Helen Mirren: it’s so sad Kurt Cobain died before GPS was invented | Helen Mirren

The actor Helen Mirren has lamented that Nirvana frontman Kurt Cobain did not live long enough to be able to experience the excitement of tracking his location on his phone.

Speaking to the Evening Standard proprietor Evgeny Lebedev on his Brave New World podcast, Mirren, 79, said she considered herself lucky to have lived long enough to witness dramatic technological advances.

“I always say it’s so sad that Kurt Cobain died when he did,” she said, “because he never saw GPS, as it’s the most wonderful thing to watch my little blue spot walking down the street. I just find it completely magical and unbelievable.”

The actor has frequently referenced Cobain in the past when discussing the interface of technology and ageing. In 2014, she told Oprah Winfrey, “Look at Kurt Cobain – he hardly even saw a computer! The digital stuff that’s going on is so exciting. I’m just so curious about what happens next.”

Analogue … Helen Mirren as Golda Meir. Photograph: Photo Credit: Sean Gleason/AP

The following year, she told Cosmopolitan, “I was thinking about Kurt Cobain the other day and he died without knowing the internet, and I’m totally blown away by that.”

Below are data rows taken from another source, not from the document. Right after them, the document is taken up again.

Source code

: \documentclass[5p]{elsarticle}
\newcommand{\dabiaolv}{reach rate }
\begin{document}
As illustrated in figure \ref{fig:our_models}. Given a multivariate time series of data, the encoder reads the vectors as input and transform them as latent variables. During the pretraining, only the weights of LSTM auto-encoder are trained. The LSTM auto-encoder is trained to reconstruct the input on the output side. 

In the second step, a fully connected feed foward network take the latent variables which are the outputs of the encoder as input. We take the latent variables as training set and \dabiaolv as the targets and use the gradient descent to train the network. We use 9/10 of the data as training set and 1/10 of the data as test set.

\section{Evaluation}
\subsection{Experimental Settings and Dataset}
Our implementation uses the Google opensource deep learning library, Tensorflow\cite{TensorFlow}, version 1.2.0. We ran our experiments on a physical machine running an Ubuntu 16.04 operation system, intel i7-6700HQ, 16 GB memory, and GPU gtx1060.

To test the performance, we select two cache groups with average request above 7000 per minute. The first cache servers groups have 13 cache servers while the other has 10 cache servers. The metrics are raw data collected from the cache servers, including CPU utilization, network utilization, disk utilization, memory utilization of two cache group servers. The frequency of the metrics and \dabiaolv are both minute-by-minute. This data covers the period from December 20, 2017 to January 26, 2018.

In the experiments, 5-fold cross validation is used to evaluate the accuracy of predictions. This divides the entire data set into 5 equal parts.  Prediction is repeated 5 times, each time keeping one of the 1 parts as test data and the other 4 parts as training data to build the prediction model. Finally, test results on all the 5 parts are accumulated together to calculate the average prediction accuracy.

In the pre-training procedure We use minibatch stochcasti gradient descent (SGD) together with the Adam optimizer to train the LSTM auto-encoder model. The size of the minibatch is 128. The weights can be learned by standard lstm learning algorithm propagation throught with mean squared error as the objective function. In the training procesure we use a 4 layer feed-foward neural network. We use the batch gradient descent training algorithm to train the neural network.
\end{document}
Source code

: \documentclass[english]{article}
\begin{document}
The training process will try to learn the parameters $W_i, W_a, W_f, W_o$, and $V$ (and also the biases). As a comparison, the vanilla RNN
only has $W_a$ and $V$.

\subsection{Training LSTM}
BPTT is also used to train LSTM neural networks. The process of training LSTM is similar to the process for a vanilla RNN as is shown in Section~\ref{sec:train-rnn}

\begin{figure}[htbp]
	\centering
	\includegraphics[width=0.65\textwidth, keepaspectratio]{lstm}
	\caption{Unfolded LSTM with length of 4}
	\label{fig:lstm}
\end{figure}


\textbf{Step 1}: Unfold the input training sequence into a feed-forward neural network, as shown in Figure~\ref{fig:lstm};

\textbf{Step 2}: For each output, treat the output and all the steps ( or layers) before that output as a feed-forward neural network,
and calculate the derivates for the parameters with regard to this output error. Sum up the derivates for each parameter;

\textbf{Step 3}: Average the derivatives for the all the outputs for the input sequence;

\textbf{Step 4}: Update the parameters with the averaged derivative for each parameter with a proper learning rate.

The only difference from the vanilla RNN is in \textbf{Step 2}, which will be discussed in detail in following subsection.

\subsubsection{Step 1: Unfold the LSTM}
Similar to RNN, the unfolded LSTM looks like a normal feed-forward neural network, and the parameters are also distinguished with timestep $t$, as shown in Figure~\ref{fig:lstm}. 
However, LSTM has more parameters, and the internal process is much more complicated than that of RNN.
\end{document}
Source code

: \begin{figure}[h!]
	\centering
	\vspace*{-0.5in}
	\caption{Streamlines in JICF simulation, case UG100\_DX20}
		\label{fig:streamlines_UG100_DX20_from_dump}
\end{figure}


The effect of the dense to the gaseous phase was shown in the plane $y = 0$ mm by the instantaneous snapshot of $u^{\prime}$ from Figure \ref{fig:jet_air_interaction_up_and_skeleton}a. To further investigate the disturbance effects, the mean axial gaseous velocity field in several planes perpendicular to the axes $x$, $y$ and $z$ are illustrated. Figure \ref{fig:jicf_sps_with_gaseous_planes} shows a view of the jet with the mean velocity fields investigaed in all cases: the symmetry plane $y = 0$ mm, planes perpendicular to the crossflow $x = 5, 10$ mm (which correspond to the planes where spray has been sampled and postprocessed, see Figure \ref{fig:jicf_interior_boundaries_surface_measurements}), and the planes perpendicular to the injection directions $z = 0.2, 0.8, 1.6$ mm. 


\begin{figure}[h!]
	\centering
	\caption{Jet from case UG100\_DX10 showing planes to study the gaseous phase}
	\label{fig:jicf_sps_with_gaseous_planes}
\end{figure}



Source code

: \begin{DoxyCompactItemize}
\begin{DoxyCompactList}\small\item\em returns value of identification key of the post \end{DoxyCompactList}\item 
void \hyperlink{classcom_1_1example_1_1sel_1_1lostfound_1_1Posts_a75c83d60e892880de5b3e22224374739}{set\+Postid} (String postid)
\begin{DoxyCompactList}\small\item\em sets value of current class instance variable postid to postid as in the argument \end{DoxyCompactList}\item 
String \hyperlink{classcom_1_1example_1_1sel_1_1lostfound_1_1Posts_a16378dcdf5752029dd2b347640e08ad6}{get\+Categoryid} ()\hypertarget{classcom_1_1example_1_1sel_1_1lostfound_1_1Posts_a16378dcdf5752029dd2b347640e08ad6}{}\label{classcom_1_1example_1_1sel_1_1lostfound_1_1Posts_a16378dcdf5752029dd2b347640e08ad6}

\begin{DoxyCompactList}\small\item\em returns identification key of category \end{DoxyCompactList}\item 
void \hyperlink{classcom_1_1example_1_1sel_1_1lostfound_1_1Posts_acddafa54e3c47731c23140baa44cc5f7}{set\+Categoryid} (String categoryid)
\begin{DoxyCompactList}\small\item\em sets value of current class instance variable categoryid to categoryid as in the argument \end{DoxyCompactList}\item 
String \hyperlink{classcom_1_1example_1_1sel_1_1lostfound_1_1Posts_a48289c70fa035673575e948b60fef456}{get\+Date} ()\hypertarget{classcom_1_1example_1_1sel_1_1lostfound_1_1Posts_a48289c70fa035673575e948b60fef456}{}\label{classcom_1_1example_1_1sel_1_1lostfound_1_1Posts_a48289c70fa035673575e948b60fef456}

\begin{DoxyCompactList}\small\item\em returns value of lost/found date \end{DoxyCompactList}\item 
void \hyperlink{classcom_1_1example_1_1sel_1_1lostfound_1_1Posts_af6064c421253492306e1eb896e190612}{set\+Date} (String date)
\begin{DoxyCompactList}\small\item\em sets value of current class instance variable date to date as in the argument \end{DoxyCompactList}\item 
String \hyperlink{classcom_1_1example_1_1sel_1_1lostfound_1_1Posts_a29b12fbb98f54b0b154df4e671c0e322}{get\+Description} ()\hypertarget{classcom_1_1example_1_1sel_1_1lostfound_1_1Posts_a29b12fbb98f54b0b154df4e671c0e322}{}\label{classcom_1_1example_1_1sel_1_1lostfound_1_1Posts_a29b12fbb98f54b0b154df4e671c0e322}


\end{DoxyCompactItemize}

And, in 2016, she told the Daily Mail, “If I’d died at 27, the age that Kurt Cobain died in 1994, I’d never have even known there was an internet! Incredible things are happening all the time and I can’t wait to see what comes next.”

However, the sentiments Mirren expressed this week to Lebedev – whose podcast focuses on “longevity, neuroscience, biohacking, and psychedelics” – were less cheerful. “From this point on,” Mirren predicted, “however long humanity survives, it will be a world of technology. And I’m so grateful that I was of a generation that knew the world before technology. And you know we will die out eventually.”

Nirvana perform About a Girl on Unplugged.

Ageing in the public eye, reflected Mirren, is “kind of OK” but “it’s not brilliant”. She continued: “But it wasn’t that brilliant to be 25 either. So it’s not a question of seeking youth at all. It’s a question of living the life you have as fully and positively and enjoyably and confusingly and everything that it was when you were younger. It’s just called life.”

A year before Cobain died, Nirvana recorded their Unplugged in New York set for MTV, which further popularised the band beyond their core grunge fanbase. A now-iconic photo from the early 1990s shows Cobain grinning broadly while talking on a brick-like mobile phone, suggesting he might well have been enthusiastic about Google Maps.